Между тем, отсутствуют не только несерьезные случаи. Поскольку закрываются хозяйственные магазины, внезапно становится заметно меньше травмированных ремонтных работников. В связи со снижением количества спортивных травм значительно облегчается работа нашего отделения хирургии. В то же время меньше случаев сердечных приступов и аппендицита, а пациенты с инсультом с тревожными симптомами часто обращаются к нам только после долгих колебаний. Многие просто не хотят вызывать врача скорой или неотложной помощи. Возможно, это связано с опасениями заразиться коронавирусом в клинике. Действующий запрет на посещения, вероятно, мешает некоторым попасть в больницу. Вполне возможно, что пока мы все еще ждем пика кризиса, назревает дополнительная проблема. Большинству заболевших пациентов в какой-то момент придется обратиться в клинику — с запущенным заболеванием и, следовательно, с худшим прогнозом на выздоровление.
Поскольку за последние несколько недель было сделано все, чтобы противостоять кризису, в настоящее время мы работаем в почти оптимальных условиях. В то же время к нам по-прежнему относятся как к героям, приносящим себя в жертву обществу. Премьер-министр недавно позвонил руководству клиники и направил персоналу свои слова благодарности и признательности. Почти никто из пациентов или членов их семьи не высказывает жалоб, нет недовольств, компании продолжают дарить нам сладости. Парадокс: год назад наша работа в нормальных условиях была гораздо более напряженной, чем сейчас. К тому же это оставалось без общественного внимания, в то время как наш ежедневный труд не вызывал восхищения: мы неоднократно сталкивались с оскорблениями и агрессией.

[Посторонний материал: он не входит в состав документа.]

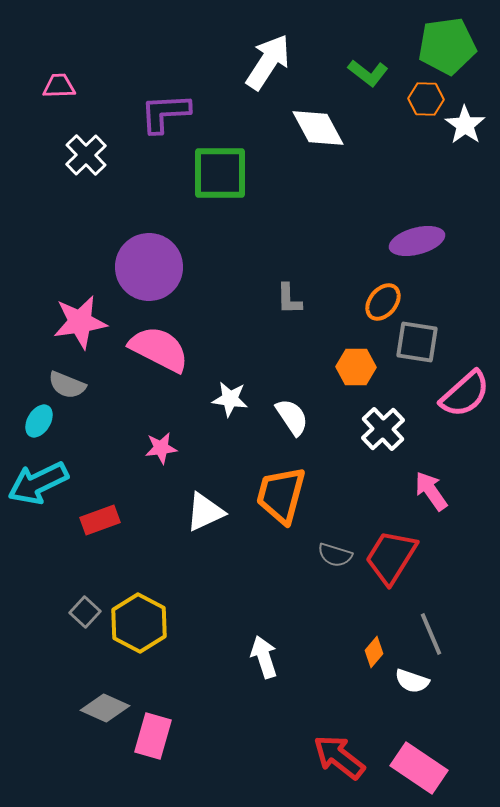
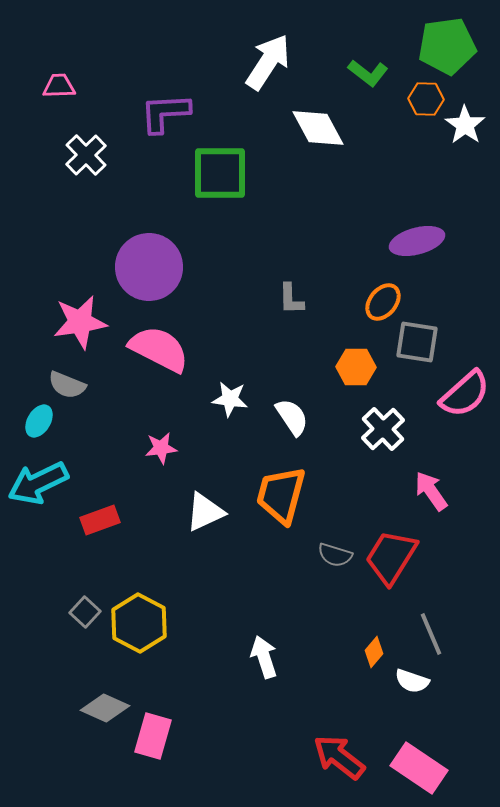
gray L-shape at (289, 299): moved 2 px right
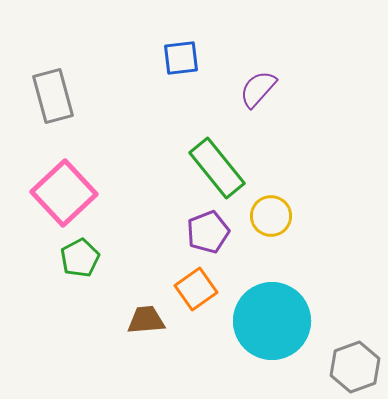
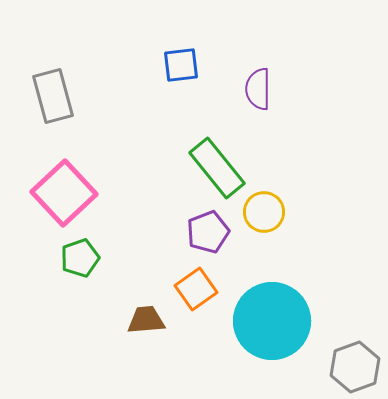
blue square: moved 7 px down
purple semicircle: rotated 42 degrees counterclockwise
yellow circle: moved 7 px left, 4 px up
green pentagon: rotated 9 degrees clockwise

Лично я скучаю по работе с пациентами. В течение нескольких недель я был на втором плане, сидя в офисе, организовывая встречи и посещая их, а затем информируя сотрудников. Так будет, по крайней мере, до апреля, а, возможно, и до мая, даже если такой режим работы мне будет даваться все труднее. Впервые за долгое время я больше не работаю посменно и даже регулярно отдыхаю в выходные. С одной стороны, мои биоритмы медленно восстанавливаются. Теперь я даже завтракаю. Если я иду в столовую клиники на обед, это мне ничего не стоит — сейчас счет оплачивается государством.
С другой стороны, в долгосрочной перспективе это не для меня. Я хочу снова взяться за дело и самому быть на передовой. Может, это случится раньше, чем мне хотелось бы. Наша клиника находится в одном из наиболее сильно пострадавших от пандемии регионов страны, и пока совершенно неясно, как будут развиваться события. Возможно, «эскалация», к которой мы готовились неделями, скоро станет реальностью. А пока я буду радоваться небольшому разнообразию — даже если это обычный сердечный приступ.